## Goal
Continue the article below on how internet providers log browsing history, starting right after its last sentence.

## Excerpt provided
Weaver could tell I had logged onto a site to do with Chinese censorship, and then hopped between dozens of police force and UK government websites. This was all research for articles—including the multiple visits to cam girl sites (this was for work, I promise).

Soon Weaver came across things that might raise eyebrows. He saw I visited a site where you can download open-source intelligence tools, the homepage for anonymous operating system Whonix, and the blog of operational security expert "the Grugq."

"Anonymity is suspicious," Weaver said. Several sites peddling illegal goods also popped up, including ones that sell drugs and stolen credit card data. Twitter, more shopping, and a myriad of technology, politics, and general news sites rounded off Weaver's light skimming of sites I had visited.

A sample of the author's logs, showing a visit to a site on Chinese censorship. Image: Joseph Cox

As well as browsing history, other data will be swept up by ISPs as part of what the Bill calls "internet connection records."

"'Internet Connection Records' are described in the notes to the Bill as 'a record of the internet services a specific device has connected to, such as a website or instant messaging service,'" Paul Bernal, a lecturer in law at the University of East Anglia (UEA) with a focus on surveillance legislation, told Motherboard in an email.

That would include connections to services that aren't accessed through a browser. Indeed, Weaver was able to discover that, as well as my public, work-related Riseup email account, I was connecting to another service for personal emails.

Bernal said internet connection records would also encompass other communications services, such as WhatsApp. Weaver found the server I was connecting to for my instant messaging chats.

I only ran our experiment on my computer, and didn't include my phone or any other internet-connected devices. An average user, with, say, a phone, tablet, laptop and possibly a games console, would generate many more logs than I did. However, the definition of an "internet connection record" is so hazy that the full extent of what it could include is unclear.

The instant messenger used by the author. Image: Joseph Cox

"The whole idea of an internet connection record does not exist as far as internet service providers are concerned," James Blessing, chair of the Internet Service Providers' Association (ISPA) told the UK government's Science and Technology Committee earlier this month. "It is not clear from the Bill what constitutes a connection record."

Computers don't just send messages out to the internet when a user tells them to. System updates, browser plugins, desktop widgets for the weather: all those little things that run in the background on a computer are still communicating across the internet.

## Data entries
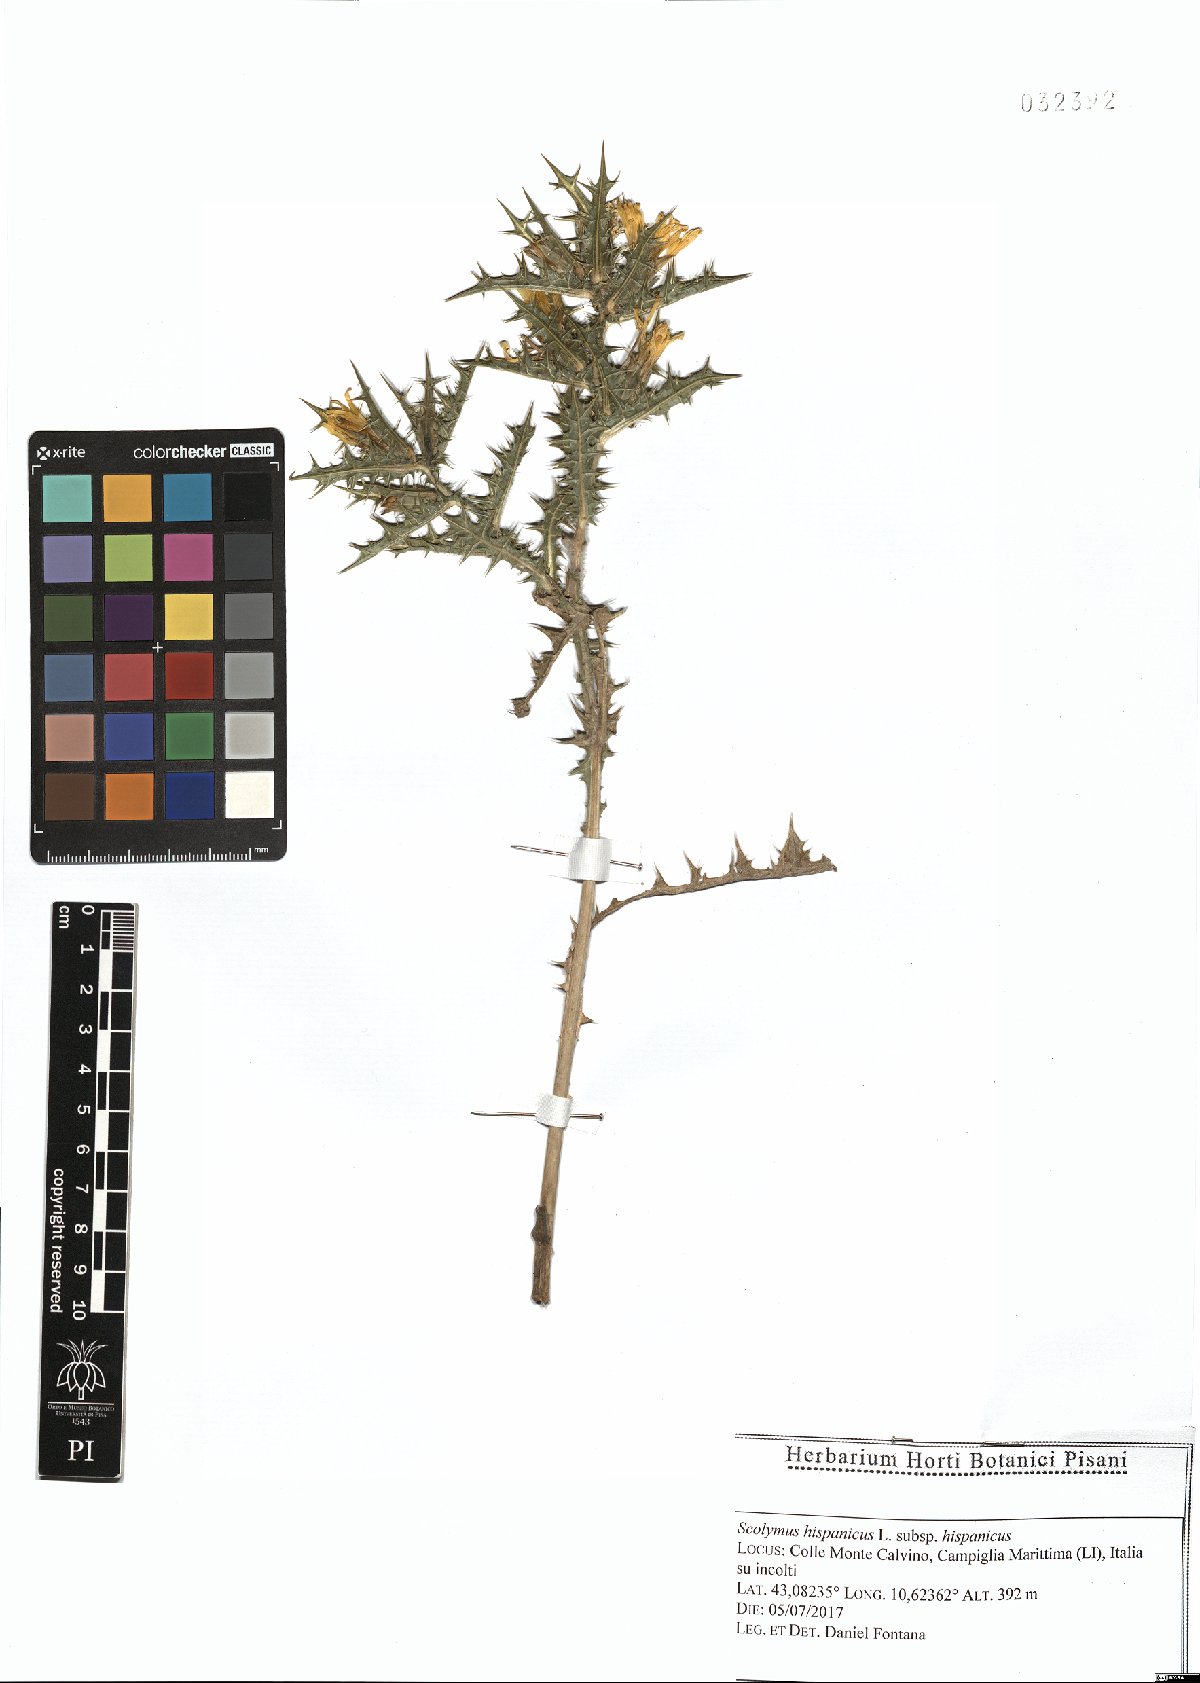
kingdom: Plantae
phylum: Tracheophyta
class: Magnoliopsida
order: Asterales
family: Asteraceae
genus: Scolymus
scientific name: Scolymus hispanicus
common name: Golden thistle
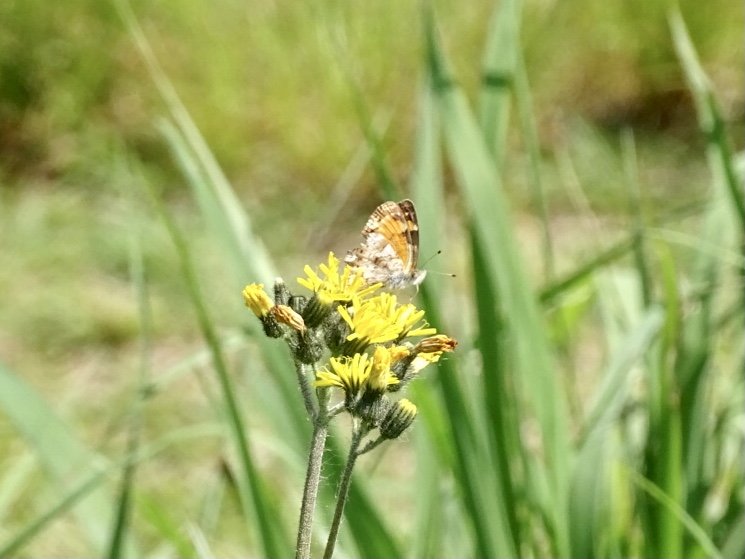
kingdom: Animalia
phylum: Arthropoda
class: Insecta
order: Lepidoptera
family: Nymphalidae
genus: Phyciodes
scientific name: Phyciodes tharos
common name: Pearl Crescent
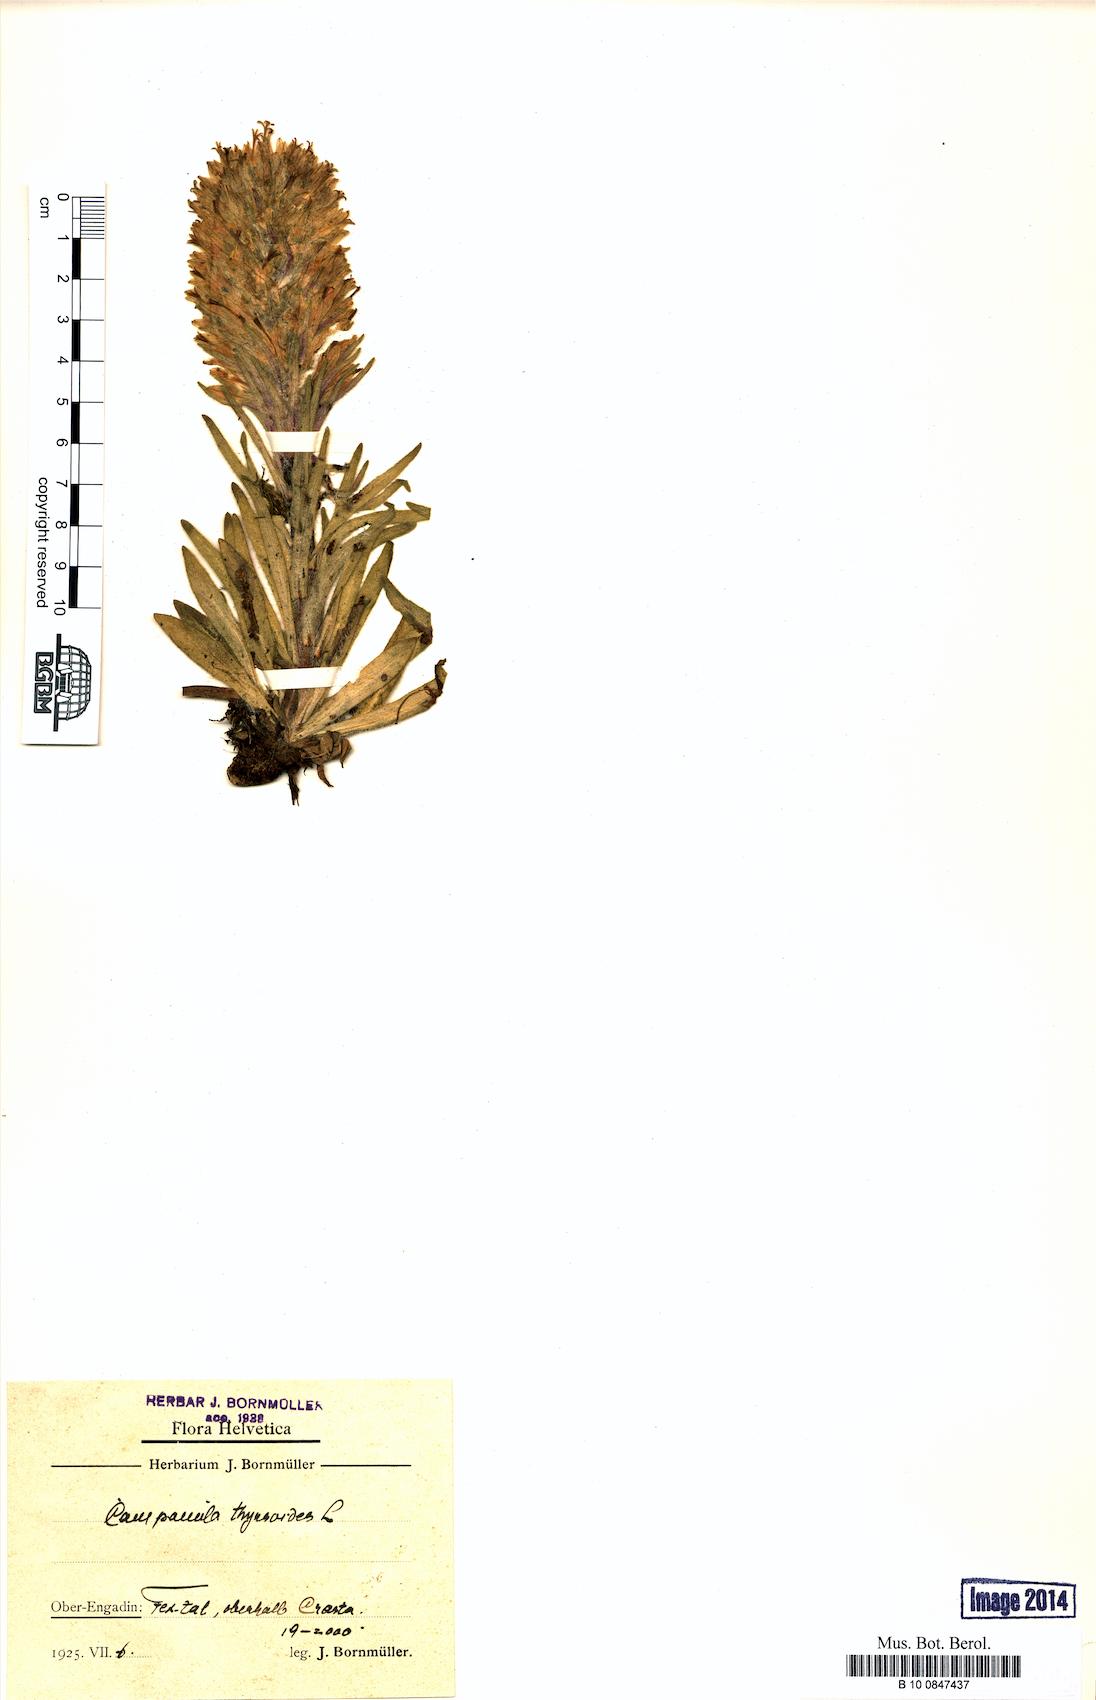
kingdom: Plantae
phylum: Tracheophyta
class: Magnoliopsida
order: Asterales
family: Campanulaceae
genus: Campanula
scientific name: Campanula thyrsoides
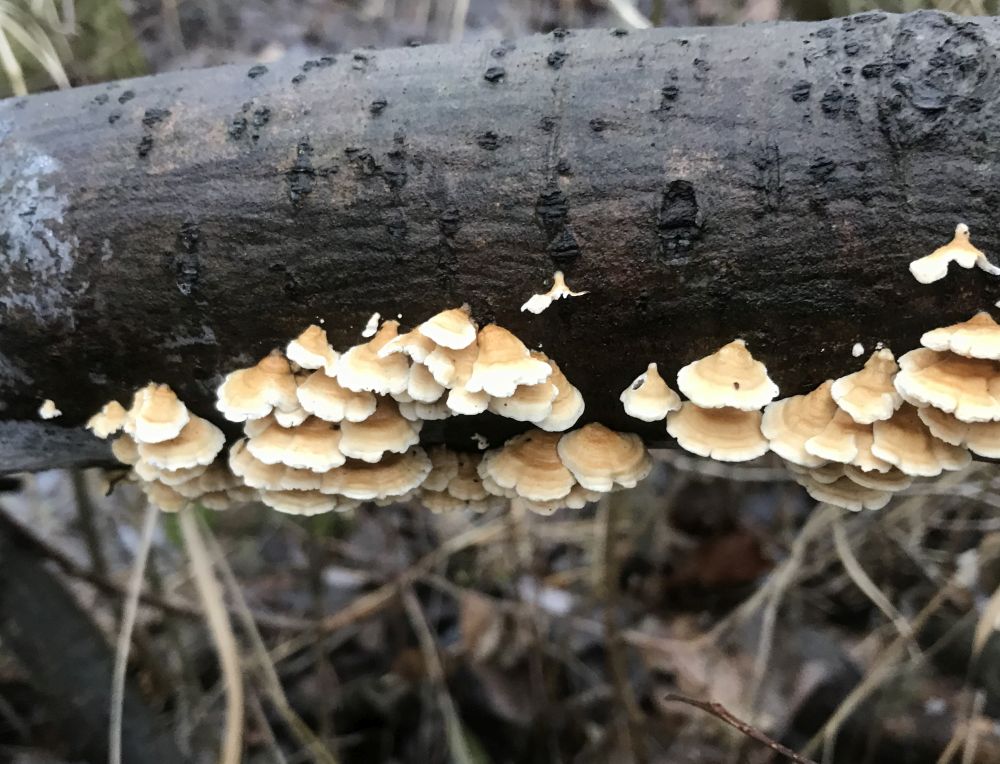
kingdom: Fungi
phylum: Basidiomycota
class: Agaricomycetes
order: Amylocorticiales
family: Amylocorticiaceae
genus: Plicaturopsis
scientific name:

## Answer to this problem
"The truth is that an internet connection record has been defined so vaguely and broadly, it could mean any of those things and a lot more," Harmit Kambo, director of campaigns and development at Privacy International, told Motherboard over the phone.

"It's nothing like the comparison that Theresa May drew, of it being like an itemised phone bill. It is a much more, three-dimensional picture of you, based on not just what websites you visited, but all kinds of connections your devices are making across the internet."

The Home Office declined repeated requests from Motherboard to provide a concrete definition of an "internet connection record," pointing to the text of the draft Investigatory Powers Bill.

Regardless, even just with internet browsing histories and logs of connections between a user's device and a communications service, a colossal amount of data is collected.

"Databases of these records would seem to be perfect targets for hackers of many kinds."

In response, ISPs are going to need to establish systems for storing this data securely. If the IPB was to become law, after collecting the data, ISPs will "have to keep it safe, have to make sure that only the correct people within your organization are actually able to access it, with the right credentials, at the right moment, to do the right thing," said Matthew Hare, CEO of UK ISP Gigaclear. "It is a non-trivial security task."

"Databases of these records would seem to be perfect targets for hackers of many kinds," Bernal warned.

Under the Bill, UK police and security services can't access the data stored by ISPs unless they're trying to find out particular things. "Access is set out as limited to establishing who is the sender of a communication, what they are connecting to, and whether they are accessing illegal content—the example given is child abuse images," Bernal explained.

But "the ISPs have to hold the internet connection record data, then allow the police, MI5, MI6 or GCHQ to access it in order to establish these things," Bernal added. "How they actually establish these things without having access to all the relevant records is not made clear."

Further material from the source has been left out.